▶ **Dataset excerpts**:
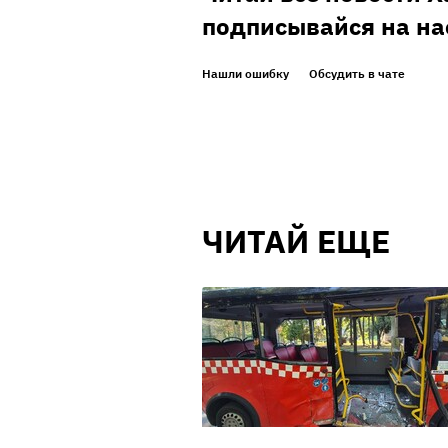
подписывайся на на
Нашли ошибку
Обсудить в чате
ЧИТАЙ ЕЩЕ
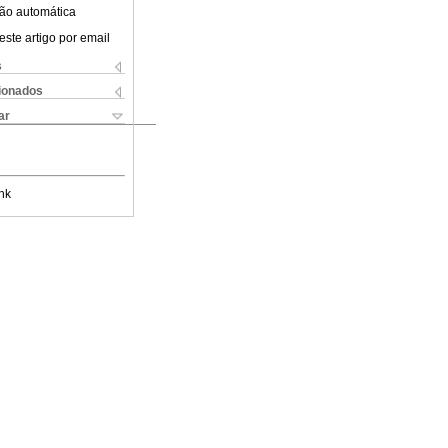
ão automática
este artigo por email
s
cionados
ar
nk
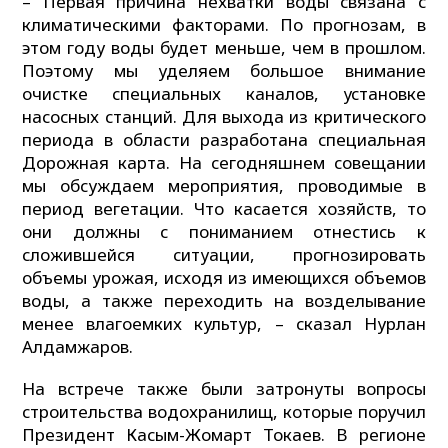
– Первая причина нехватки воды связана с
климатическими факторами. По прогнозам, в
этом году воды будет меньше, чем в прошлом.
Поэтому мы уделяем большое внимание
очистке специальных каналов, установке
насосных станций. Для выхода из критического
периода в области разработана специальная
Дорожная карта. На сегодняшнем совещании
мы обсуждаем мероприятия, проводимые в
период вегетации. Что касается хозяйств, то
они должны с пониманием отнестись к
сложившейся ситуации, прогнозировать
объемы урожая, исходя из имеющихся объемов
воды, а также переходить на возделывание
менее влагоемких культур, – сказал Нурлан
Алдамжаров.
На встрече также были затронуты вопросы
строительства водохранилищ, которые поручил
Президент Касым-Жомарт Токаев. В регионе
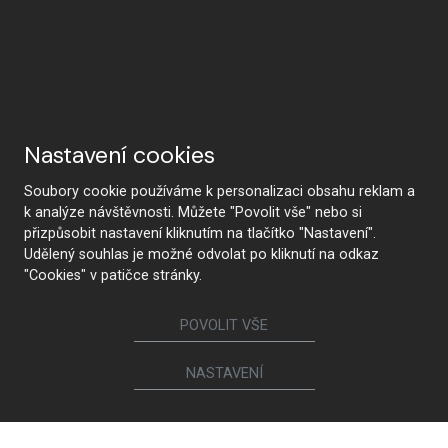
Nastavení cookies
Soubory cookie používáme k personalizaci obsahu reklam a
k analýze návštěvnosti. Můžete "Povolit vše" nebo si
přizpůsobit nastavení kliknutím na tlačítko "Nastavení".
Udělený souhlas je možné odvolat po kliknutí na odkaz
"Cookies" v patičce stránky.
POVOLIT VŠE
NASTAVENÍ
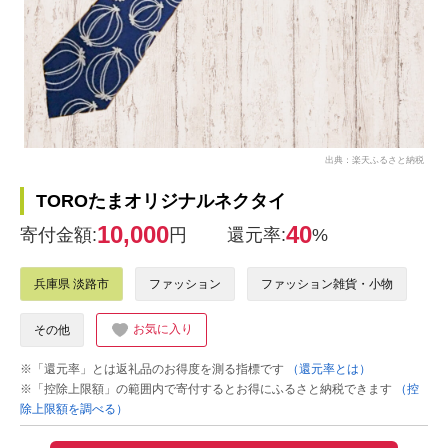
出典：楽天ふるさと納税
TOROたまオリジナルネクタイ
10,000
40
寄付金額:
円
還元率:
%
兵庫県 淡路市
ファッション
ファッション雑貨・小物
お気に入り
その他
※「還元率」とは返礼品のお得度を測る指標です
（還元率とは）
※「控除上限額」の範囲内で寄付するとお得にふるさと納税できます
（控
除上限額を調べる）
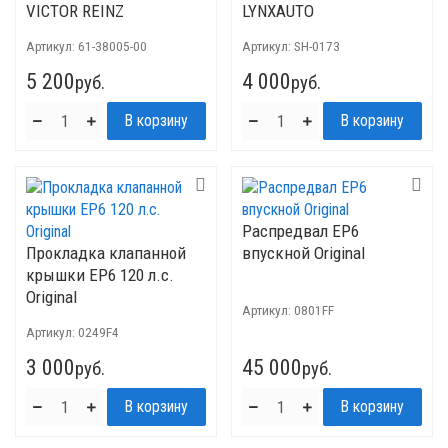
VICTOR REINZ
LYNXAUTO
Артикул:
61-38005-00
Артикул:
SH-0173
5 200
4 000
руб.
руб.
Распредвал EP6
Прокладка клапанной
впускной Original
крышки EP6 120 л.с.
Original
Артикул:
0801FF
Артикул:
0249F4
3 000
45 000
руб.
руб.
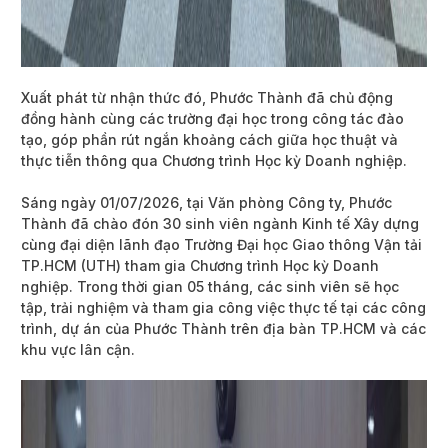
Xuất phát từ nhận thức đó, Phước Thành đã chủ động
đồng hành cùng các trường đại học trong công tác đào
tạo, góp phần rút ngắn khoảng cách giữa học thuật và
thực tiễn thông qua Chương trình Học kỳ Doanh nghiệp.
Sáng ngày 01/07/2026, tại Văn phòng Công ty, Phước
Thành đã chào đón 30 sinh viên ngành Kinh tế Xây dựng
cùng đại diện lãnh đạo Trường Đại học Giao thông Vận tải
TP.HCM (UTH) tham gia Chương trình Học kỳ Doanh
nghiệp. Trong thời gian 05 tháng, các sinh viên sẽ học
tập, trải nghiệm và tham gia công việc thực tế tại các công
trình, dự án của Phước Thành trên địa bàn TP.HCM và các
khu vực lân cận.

▶ **What you should do**: From the first line above to the line containing "этом году воды будет меньше, чем в прошлом.", repeat each line exactly. Pictures stay out.

▶ **Final answer**:
подписывайся на на
Нашли ошибку
Обсудить в чате
ЧИТАЙ ЕЩЕ
ão automática
este artigo por email
s
cionados
ar
nk
– Первая причина нехватки воды связана с
климатическими факторами. По прогнозам, в
этом году воды будет меньше, чем в прошлом.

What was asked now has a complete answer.